§ THE PROBLEM
Hand back every line from the beginning of the data below through the line containing "revELA (Edital 026/2020)", word for word and free of pictures.

Extracted records

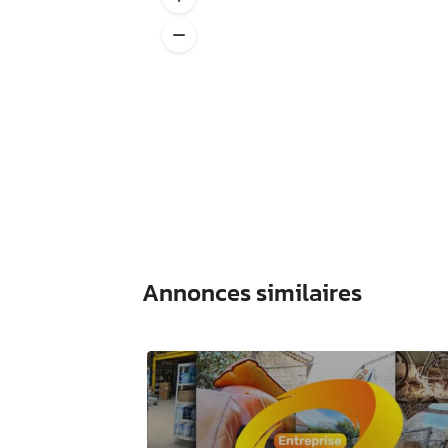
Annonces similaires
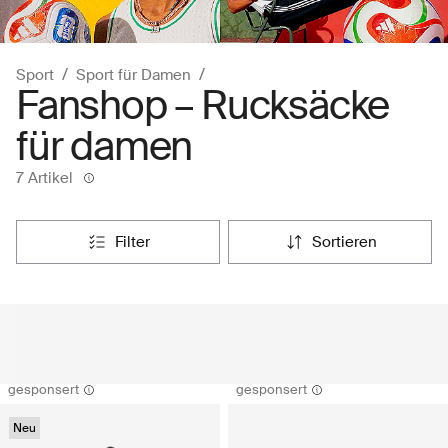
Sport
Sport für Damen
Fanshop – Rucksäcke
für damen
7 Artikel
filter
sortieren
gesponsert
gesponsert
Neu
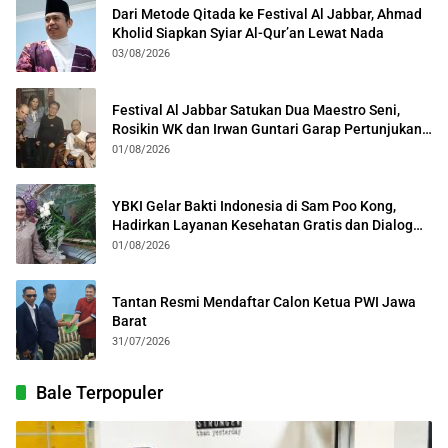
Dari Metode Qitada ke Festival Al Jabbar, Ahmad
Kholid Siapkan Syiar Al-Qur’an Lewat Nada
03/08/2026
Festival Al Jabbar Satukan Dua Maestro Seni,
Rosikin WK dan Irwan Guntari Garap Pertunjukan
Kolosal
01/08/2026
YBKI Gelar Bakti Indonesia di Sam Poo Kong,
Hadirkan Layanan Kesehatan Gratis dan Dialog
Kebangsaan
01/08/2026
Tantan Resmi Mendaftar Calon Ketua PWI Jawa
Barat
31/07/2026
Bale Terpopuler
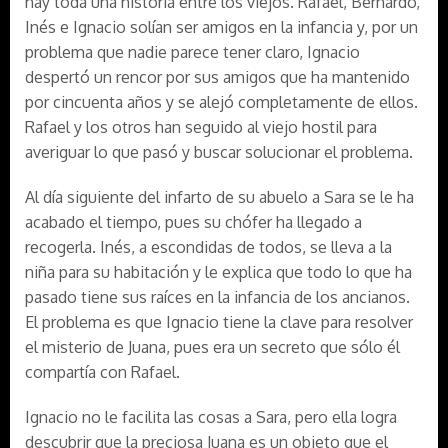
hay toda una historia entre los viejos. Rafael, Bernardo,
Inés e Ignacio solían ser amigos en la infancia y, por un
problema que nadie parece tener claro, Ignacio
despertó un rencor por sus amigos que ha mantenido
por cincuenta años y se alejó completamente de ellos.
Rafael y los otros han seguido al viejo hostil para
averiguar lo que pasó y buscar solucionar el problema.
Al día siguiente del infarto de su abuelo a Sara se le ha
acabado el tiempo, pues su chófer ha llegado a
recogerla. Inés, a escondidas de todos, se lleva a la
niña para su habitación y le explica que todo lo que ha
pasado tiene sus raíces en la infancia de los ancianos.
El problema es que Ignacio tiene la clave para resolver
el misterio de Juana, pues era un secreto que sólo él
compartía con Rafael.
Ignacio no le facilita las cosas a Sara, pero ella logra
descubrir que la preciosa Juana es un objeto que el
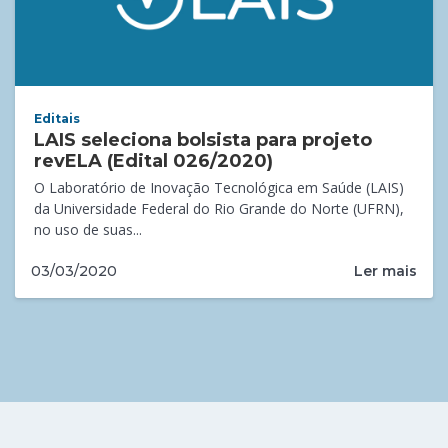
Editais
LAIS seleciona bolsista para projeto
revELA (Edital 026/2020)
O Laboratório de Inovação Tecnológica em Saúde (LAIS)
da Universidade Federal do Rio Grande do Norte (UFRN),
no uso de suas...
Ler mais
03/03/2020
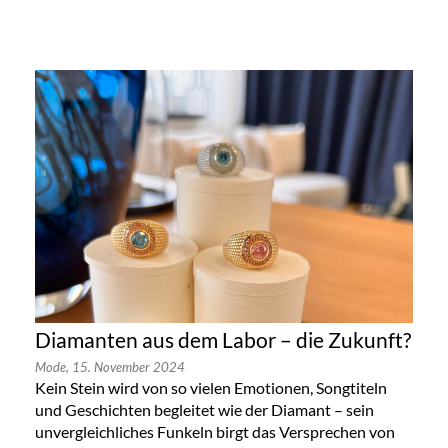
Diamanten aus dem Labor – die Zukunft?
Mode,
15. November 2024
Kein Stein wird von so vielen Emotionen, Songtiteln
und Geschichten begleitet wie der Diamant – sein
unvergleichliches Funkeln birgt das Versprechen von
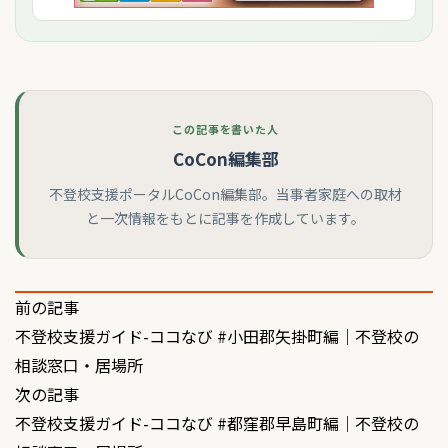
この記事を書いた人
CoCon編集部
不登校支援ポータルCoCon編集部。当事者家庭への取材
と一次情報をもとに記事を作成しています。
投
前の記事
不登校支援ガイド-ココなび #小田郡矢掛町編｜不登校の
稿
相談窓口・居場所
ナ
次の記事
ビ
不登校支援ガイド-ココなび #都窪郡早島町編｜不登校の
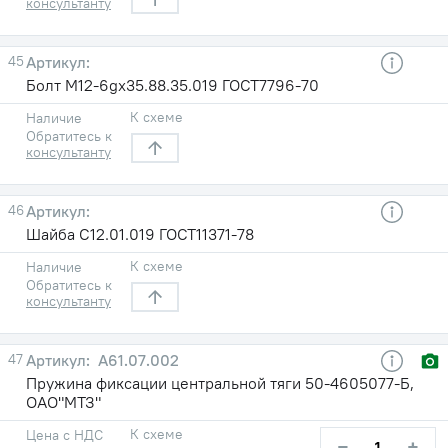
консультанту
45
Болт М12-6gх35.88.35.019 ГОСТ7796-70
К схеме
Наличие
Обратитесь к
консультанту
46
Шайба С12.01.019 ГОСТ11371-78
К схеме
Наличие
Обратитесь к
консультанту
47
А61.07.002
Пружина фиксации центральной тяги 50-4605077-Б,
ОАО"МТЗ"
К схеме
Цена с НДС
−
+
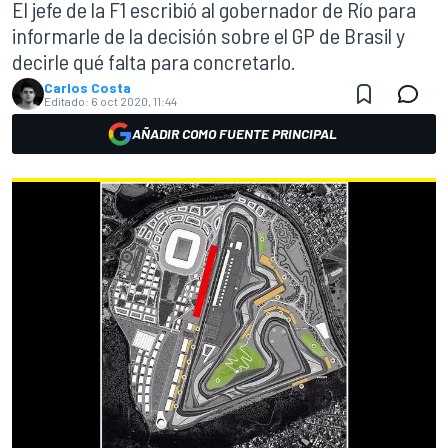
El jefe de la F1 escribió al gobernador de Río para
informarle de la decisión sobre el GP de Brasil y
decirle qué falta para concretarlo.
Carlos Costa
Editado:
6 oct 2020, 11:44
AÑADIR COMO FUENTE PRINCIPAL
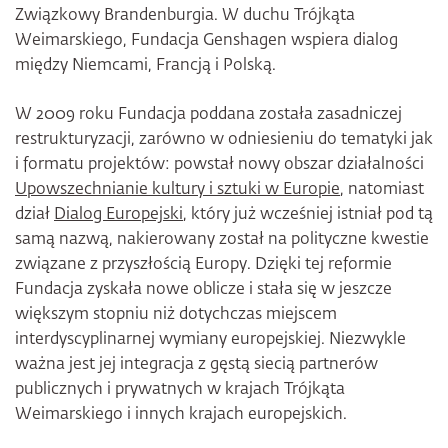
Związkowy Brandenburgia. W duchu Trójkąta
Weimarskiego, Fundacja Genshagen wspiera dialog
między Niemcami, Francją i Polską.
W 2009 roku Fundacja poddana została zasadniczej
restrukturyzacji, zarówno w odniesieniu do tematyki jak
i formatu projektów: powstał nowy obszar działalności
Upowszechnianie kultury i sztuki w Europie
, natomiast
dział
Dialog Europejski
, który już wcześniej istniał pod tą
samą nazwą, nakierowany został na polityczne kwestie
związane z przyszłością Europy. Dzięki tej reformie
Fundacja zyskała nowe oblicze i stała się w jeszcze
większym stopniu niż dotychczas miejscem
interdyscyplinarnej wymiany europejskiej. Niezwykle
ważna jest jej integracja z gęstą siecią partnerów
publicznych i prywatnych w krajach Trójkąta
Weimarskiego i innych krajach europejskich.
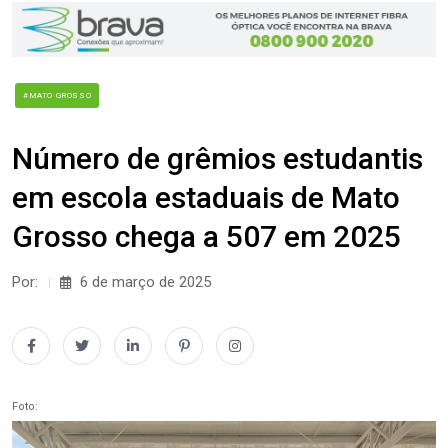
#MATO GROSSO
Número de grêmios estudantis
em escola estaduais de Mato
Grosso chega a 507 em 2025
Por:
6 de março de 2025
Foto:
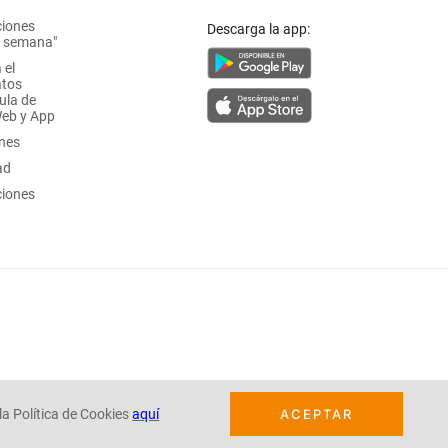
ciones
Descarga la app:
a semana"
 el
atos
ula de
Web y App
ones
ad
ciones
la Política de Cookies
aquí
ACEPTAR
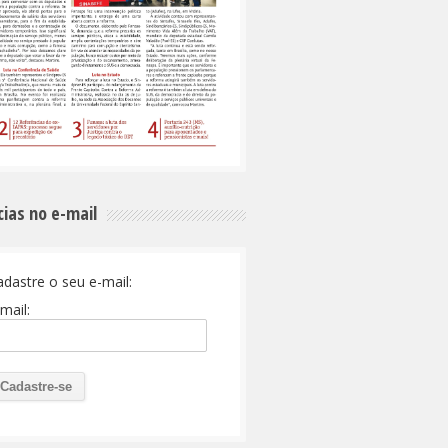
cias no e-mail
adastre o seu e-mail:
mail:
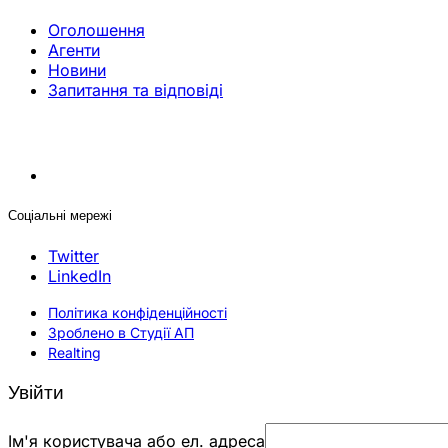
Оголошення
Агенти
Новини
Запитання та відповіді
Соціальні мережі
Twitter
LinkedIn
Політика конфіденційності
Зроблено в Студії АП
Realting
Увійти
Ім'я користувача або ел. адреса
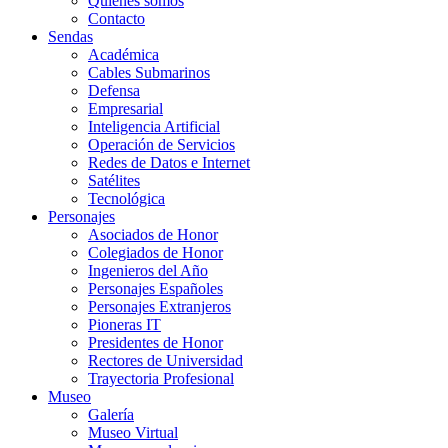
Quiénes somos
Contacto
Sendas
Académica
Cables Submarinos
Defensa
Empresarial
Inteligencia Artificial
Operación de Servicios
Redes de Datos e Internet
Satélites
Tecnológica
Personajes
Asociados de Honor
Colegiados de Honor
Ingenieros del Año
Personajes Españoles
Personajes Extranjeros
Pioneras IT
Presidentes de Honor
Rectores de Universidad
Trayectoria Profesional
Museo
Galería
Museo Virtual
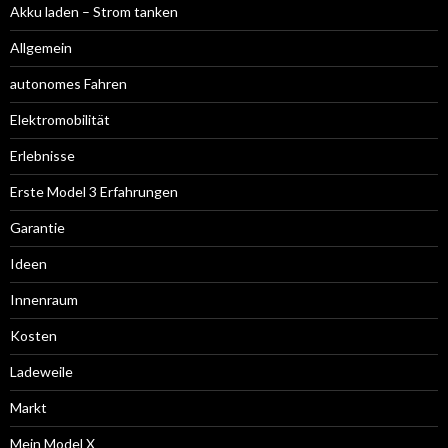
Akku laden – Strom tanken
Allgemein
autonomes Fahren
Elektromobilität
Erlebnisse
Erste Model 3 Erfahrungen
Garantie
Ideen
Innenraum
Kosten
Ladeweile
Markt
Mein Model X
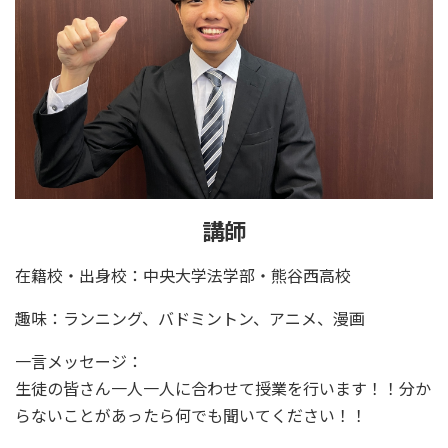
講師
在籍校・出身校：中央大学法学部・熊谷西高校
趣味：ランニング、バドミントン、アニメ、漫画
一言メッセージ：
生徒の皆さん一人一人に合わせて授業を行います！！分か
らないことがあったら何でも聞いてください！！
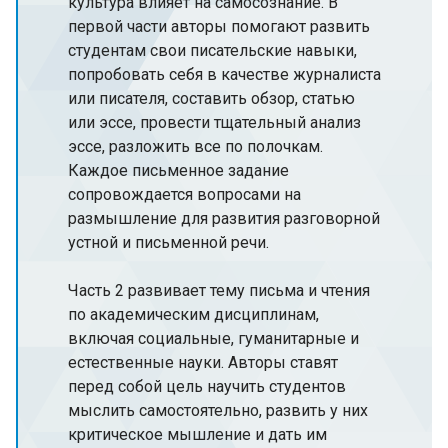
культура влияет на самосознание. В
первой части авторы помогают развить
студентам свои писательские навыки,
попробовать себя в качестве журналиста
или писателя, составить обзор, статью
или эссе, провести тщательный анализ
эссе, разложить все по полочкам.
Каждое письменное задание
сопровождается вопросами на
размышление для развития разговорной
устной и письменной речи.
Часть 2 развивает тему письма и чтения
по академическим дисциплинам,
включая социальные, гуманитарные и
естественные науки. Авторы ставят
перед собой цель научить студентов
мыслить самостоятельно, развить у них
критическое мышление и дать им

§ RESPONSE AREA
Annonces similaires
Sport
Sport für Damen
Fanshop – Rucksäcke
für damen
7 Artikel
filter
sortieren
gesponsert
gesponsert
Neu
Dari Metode Qitada ke Festival Al Jabbar, Ahmad
Kholid Siapkan Syiar Al-Qur’an Lewat Nada
03/08/2026
Festival Al Jabbar Satukan Dua Maestro Seni,
Rosikin WK dan Irwan Guntari Garap Pertunjukan
Kolosal
01/08/2026
YBKI Gelar Bakti Indonesia di Sam Poo Kong,
Hadirkan Layanan Kesehatan Gratis dan Dialog
Kebangsaan
01/08/2026
Tantan Resmi Mendaftar Calon Ketua PWI Jawa
Barat
31/07/2026
Bale Terpopuler
hay toda una historia entre los viejos. Rafael, Bernardo,
Inés e Ignacio solían ser amigos en la infancia y, por un
problema que nadie parece tener claro, Ignacio
despertó un rencor por sus amigos que ha mantenido
por cincuenta años y se alejó completamente de ellos.
Rafael y los otros han seguido al viejo hostil para
averiguar lo que pasó y buscar solucionar el problema.
Al día siguiente del infarto de su abuelo a Sara se le ha
acabado el tiempo, pues su chófer ha llegado a
recogerla. Inés, a escondidas de todos, se lleva a la
niña para su habitación y le explica que todo lo que ha
pasado tiene sus raíces en la infancia de los ancianos.
El problema es que Ignacio tiene la clave para resolver
el misterio de Juana, pues era un secreto que sólo él
compartía con Rafael.
Ignacio no le facilita las cosas a Sara, pero ella logra
descubrir que la preciosa Juana es un objeto que el
Editais
LAIS seleciona bolsista para projeto
revELA (Edital 026/2020)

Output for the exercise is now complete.